20th AIAI 2024, 27 - 30 June 2024, Corfu, Greece

Vision transformer based tokenization for enhanced breast cancer histopathological images classification

Mouhamed Laid ABIMOULOUD, Khaled BENSID, Mohamed Elleuch, Oussama AIADI, Monji KHERALLAH

Abstract:

  Breast cancer remains a global concern, underscoring the crucial need for early diagnosis to ensure effective treatment. In recent years, convolutional neural networks (CNNs) have dominated medical vision tasks, but recent interest in computer-aided diagnosis (CAD) has shifted towards vision transformers (ViTs). However, the vision transformer (ViT) is recognized for its data-intensive nature and a substantial number of parameters, resulting in poorer performance compared to CNNs.
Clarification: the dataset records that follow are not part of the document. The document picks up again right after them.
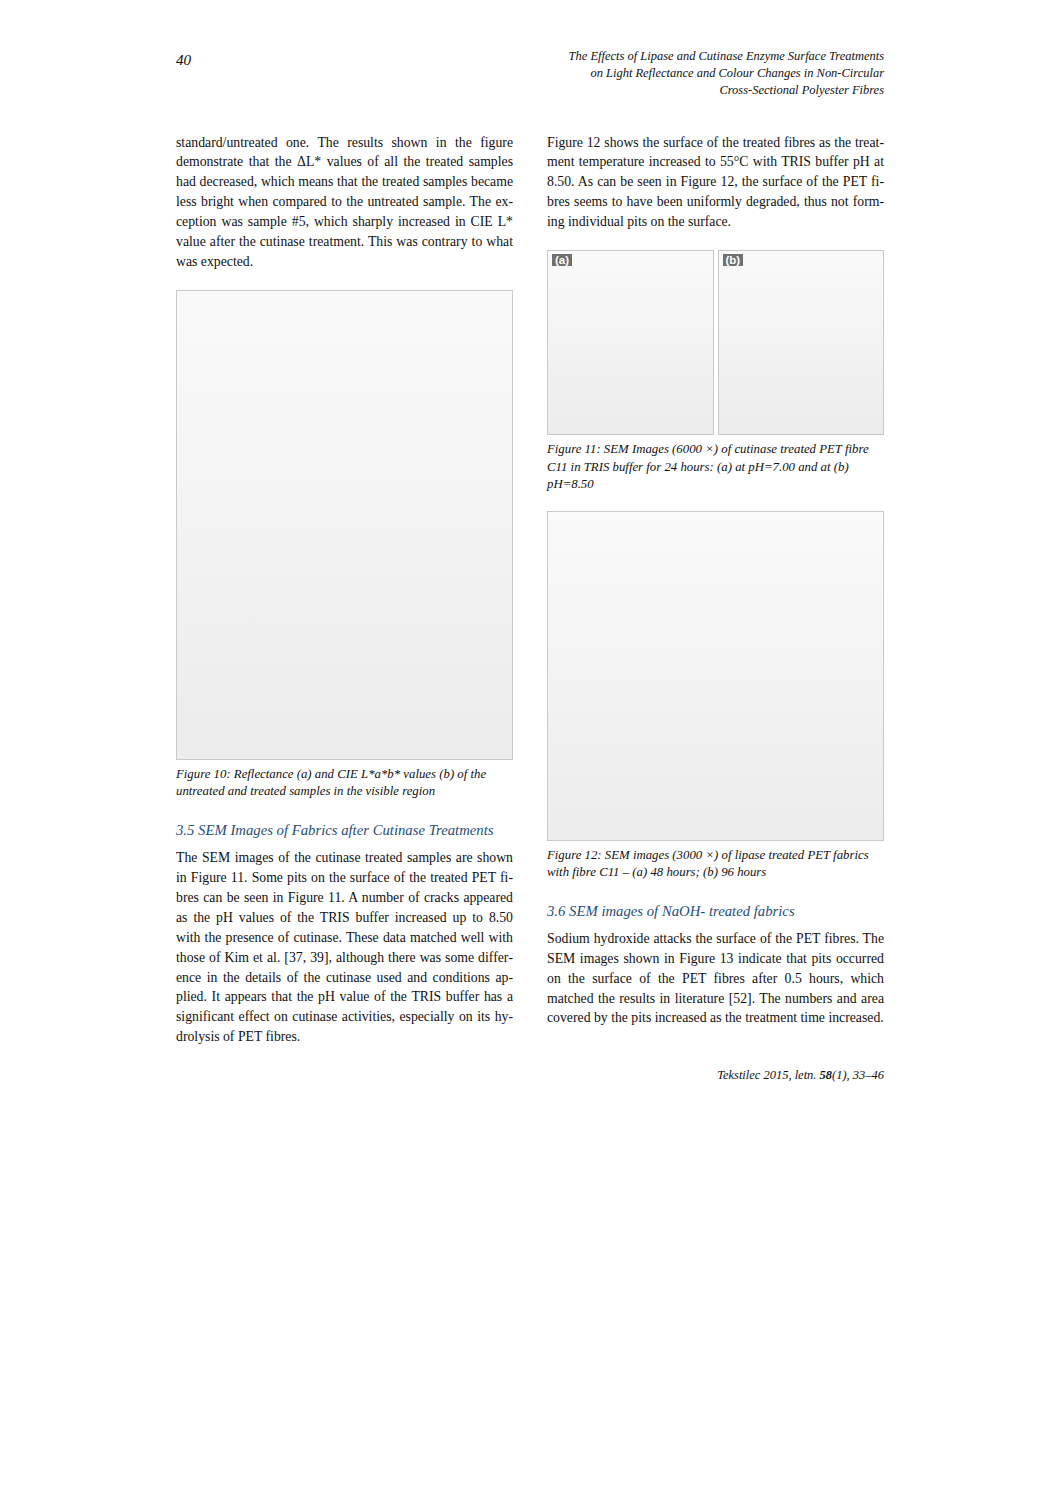40
The Effects of Lipase and Cutinase Enzyme Surface Treatments
on Light Reflectance and Colour Changes in Non-Circular
Cross-Sectional Polyester Fibres
standard/untreated one. The results shown in the figure demonstrate that the ΔL* values of all the treated samples had decreased, which means that the treated samples became less bright when compared to the untreated sample. The exception was sample #5, which sharply increased in CIE L* value after the cutinase treatment. This was contrary to what was expected.
Figure 10: Reflectance (a) and CIE L*a*b* values (b) of the untreated and treated samples in the visible region
3.5 SEM Images of Fabrics after Cutinase Treatments
The SEM images of the cutinase treated samples are shown in Figure 11. Some pits on the surface of the treated PET fibres can be seen in Figure 11. A number of cracks appeared as the pH values of the TRIS buffer increased up to 8.50 with the presence of cutinase. These data matched well with those of Kim et al. [37, 39], although there was some difference in the details of the cutinase used and conditions applied. It appears that the pH value of the TRIS buffer has a significant effect on cutinase activities, especially on its hydrolysis of PET fibres.
Figure 12 shows the surface of the treated fibres as the treatment temperature increased to 55°C with TRIS buffer pH at 8.50. As can be seen in Figure 12, the surface of the PET fibres seems to have been uniformly degraded, thus not forming individual pits on the surface.
(a)
(b)
Figure 11: SEM Images (6000 ×) of cutinase treated PET fibre C11 in TRIS buffer for 24 hours: (a) at pH=7.00 and at (b) pH=8.50
Figure 12: SEM images (3000 ×) of lipase treated PET fabrics with fibre C11 – (a) 48 hours; (b) 96 hours
3.6 SEM images of NaOH- treated fabrics
Sodium hydroxide attacks the surface of the PET fibres. The SEM images shown in Figure 13 indicate that pits occurred on the surface of the PET fibres after 0.5 hours, which matched the results in literature [52]. The numbers and area covered by the pits increased as the treatment time increased.
Tekstilec 2015, letn. 58(1), 33–46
The challenges associated with the data-intensive characteristics and extensive parameters of ViTs are especially pronounced in tasks involving medical image datasets characterized by data scarcity. To address this gap, our paper proposes the TokenLearner model for classifying breast tumours in histopathological images. This hybrid model fuses ViT and convolution layers operating directly on input patches and utilizing standard convolutions in the attention map block to dynamically highlight relevant regions in the input patches, minimizing the number of patches used in training for a Vision Transformer with lower training time and complexity compared to the ViT base architecture. The model was extensively evaluated using the BreakHis dataset, comprising 2496 benign and 5429 malignant masses, resulting in remarkable performance. It achieved an accuracy of 97.04%, precision of 96.99%, sensitivity of 96.11%, and F1 score of 96.54% for breast mass classification. Our study highlights the effective utilization of trained attention mechanisms in developing high- performance computer-aided systems for breast cancer diagnosis. Importantly, this approach achieves outstanding results while minimizing computational resource requirements and reducing processing time.  

*** Title, author list and abstract as seen in the Camera-Ready version of the paper that was provided to Conference Committee. Small changes that may have occurred during processing by Springer may not appear in this window.